Hours later, I was still thinking about why I’d gotten that call. By now, I’d had plenty of time to imagine several possible disasters, so I was looking at everything with a frustrated and critical eye. Labor and delivery was busy, so now I assumed the night was going to go badly too. I had a great midwife on with me that night, but I figured she’d likely be calling me to do a cesarean on someone in the middle of the night.  And since the night was going to be bad, that meant the next day would also be awful. I started to question why I even do this job – why can’t I figure out a way to do something else with my life? My thoughts were spiraling down, further and further. I was in a funk.

 

Stupid work phone…

 

Fortunately, this is where my mind work stepped in. For awhile I’ve been working on my thinking and evaluating the thoughts that my mind offers up to me as truth. The first time a quieter part of my brain offered up the thought that I didn’t have to worry about whatever the call was about I wasn’t sure I agreed. But my training kicked in and I got still – even as I sat there in the middle of a busy labor deck. Then more alternative thoughts started popping in. Whatever it was, it would wait until another day. I could deal with it then. There wasn’t any point in worrying myself sick now – that was simply an exercise in torture that I didn’t need to participate in. Besides, if it was critical that I deal with it now, then I’d have gotten a return phone call after business hours, especially since I was already working. Then I started to see the good moments happening – the successful twin delivery we did, the fresh salad I’d packed up for dinner, the moment I had to clear out some outstanding work on the computer. Things weren’t so dire as my mind wanted to make them.

 

Capturing my thoughts isn’t easy. But the practice in doing it has a purpose. Many mornings I get up to meditate and watch my mind crash around looking for something else to do. And I don’t always feel like practicing my breathing is doing as much as I think it should. And writing down my thoughts so I can evaluate them for truth often feels like one more thing to do. But when things got tough, my brain started to show off its growth. And when the phone rang at 1 am to go rescue a bleeding patient, I didn’t worry very much about how tired I’d be the next day. When a complicated surgical emergency showed up around 4 am, I didn’t fret over how I was going to get it done and when I’d get home to sleep. My mind had switched the track it was playing to remind me that things would work out: I’d get it done, I’d get the sleep I needed, and I’d walk out of the hospital into the sunlight at some point.

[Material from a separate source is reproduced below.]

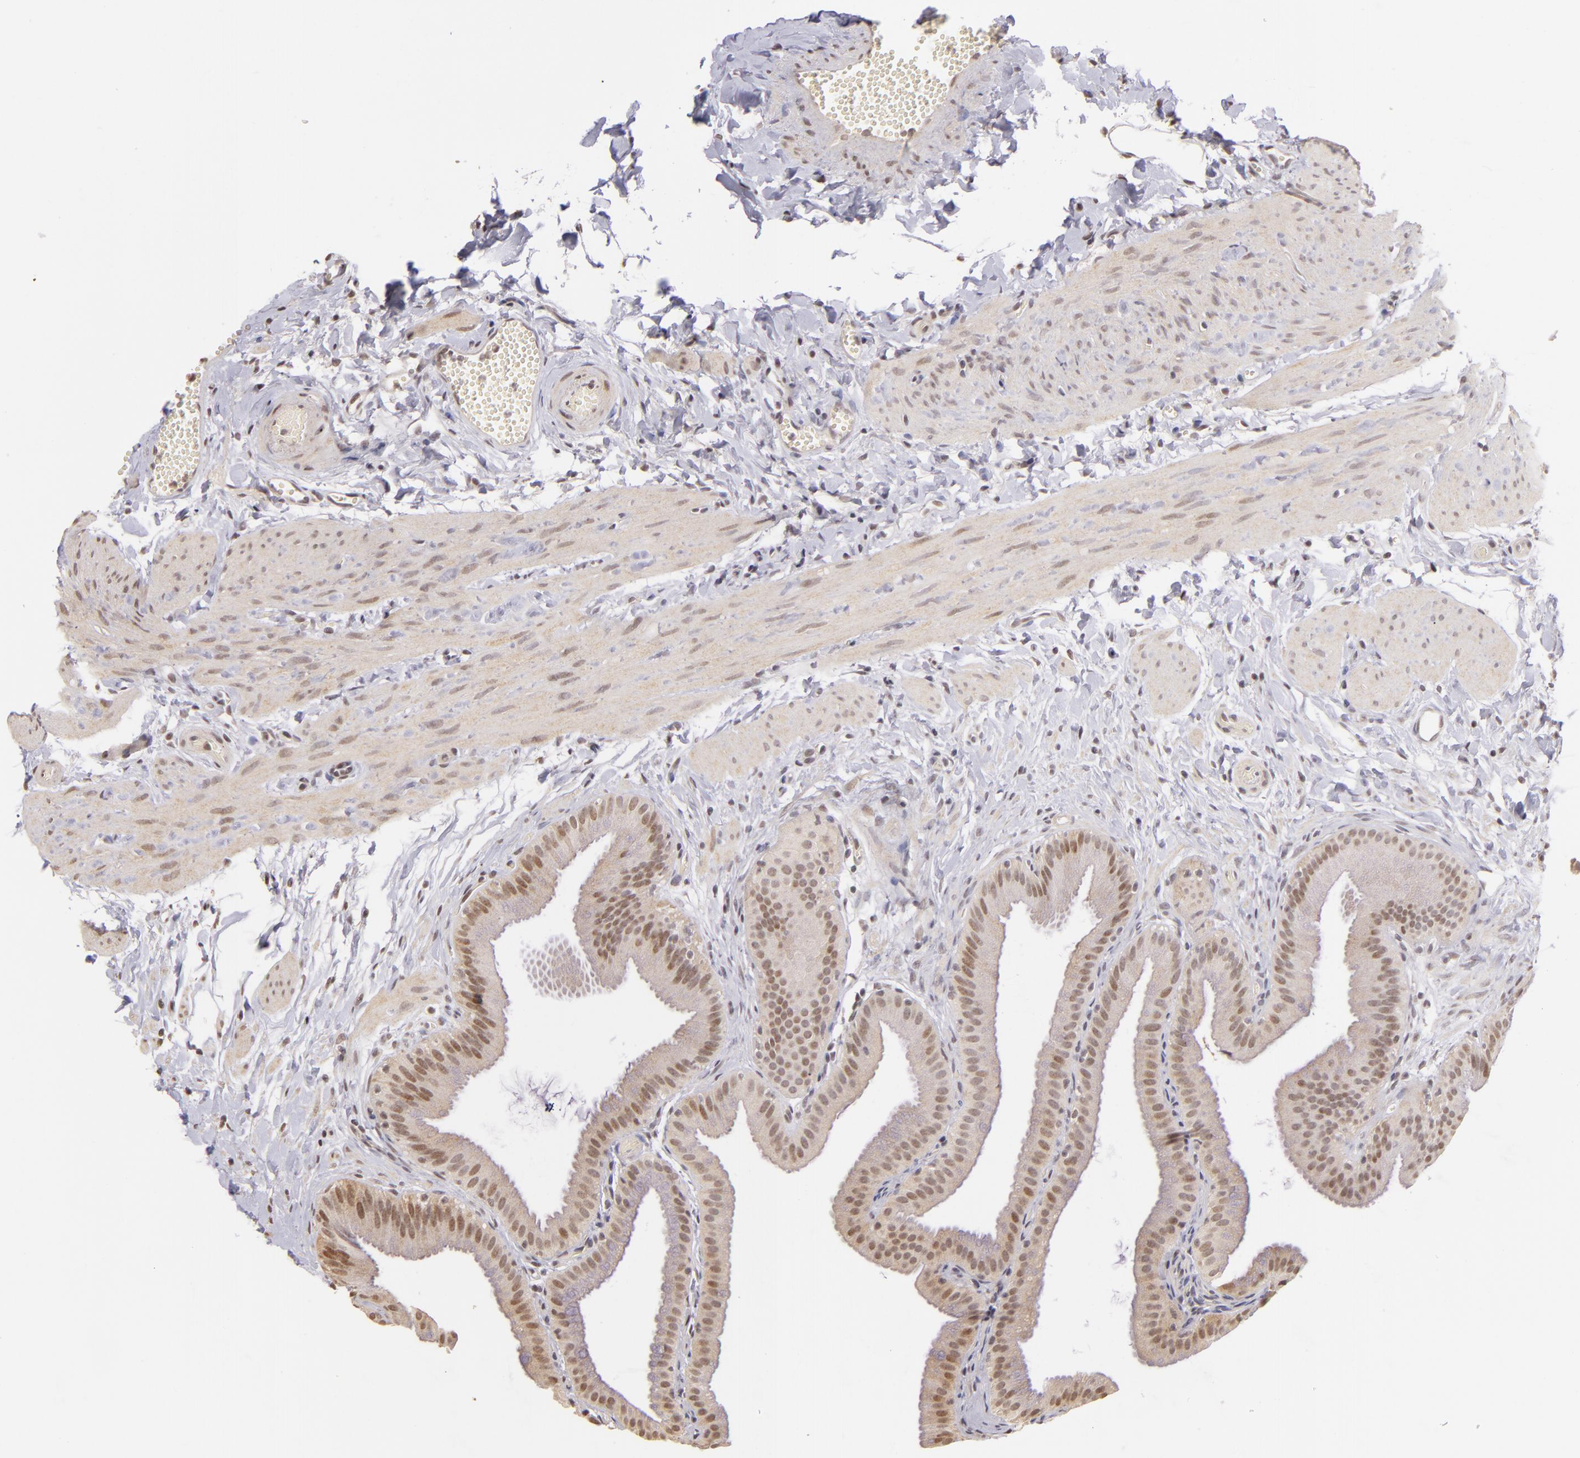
{"staining": {"intensity": "weak", "quantity": "<25%", "location": "nuclear"}, "tissue": "gallbladder", "cell_type": "Glandular cells", "image_type": "normal", "snomed": [{"axis": "morphology", "description": "Normal tissue, NOS"}, {"axis": "topography", "description": "Gallbladder"}], "caption": "High power microscopy micrograph of an IHC histopathology image of benign gallbladder, revealing no significant positivity in glandular cells. (Stains: DAB IHC with hematoxylin counter stain, Microscopy: brightfield microscopy at high magnification).", "gene": "RARB", "patient": {"sex": "female", "age": 63}}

Sure enough, God sent one of the good surgical assistants to help with the emergency surgery, things went well, I finished up and went home and hugged each of my babies tight.

 

 

Today is what I think it is. Living in 2 Corinthians 10:5 is a discipline and a challenge, but making my mind obedient has its rewards. It’s how I manage to keep myself from spiraling into anxiety. It’s how I gain trust and practice my faith in God. When I allow my mind to rush into the future, not only do I fret over what might happen (even though it hasn’t yet), but I miss the goodness of now. And even when now is hard, it passes. As I rode the elevator out of the hospital that morning, a patient and orderly were on the elevator with me. As I chatted with the two of them, I mentioned that it had been a long night, but I was going home. And from her wheelchair, the patient agreed that it had indeed been a long night. In that moment, I knew that no matter how tough my hours in the hospital had been, I wasn’t sitting in a wheelchair on oxygen, dealing with whatever had brought her there. So I wished her a speedy recovery, thanked God for his providence to me, and drove myself home. I was able to see the gifts I have, and my mind is learning to see them everywhere!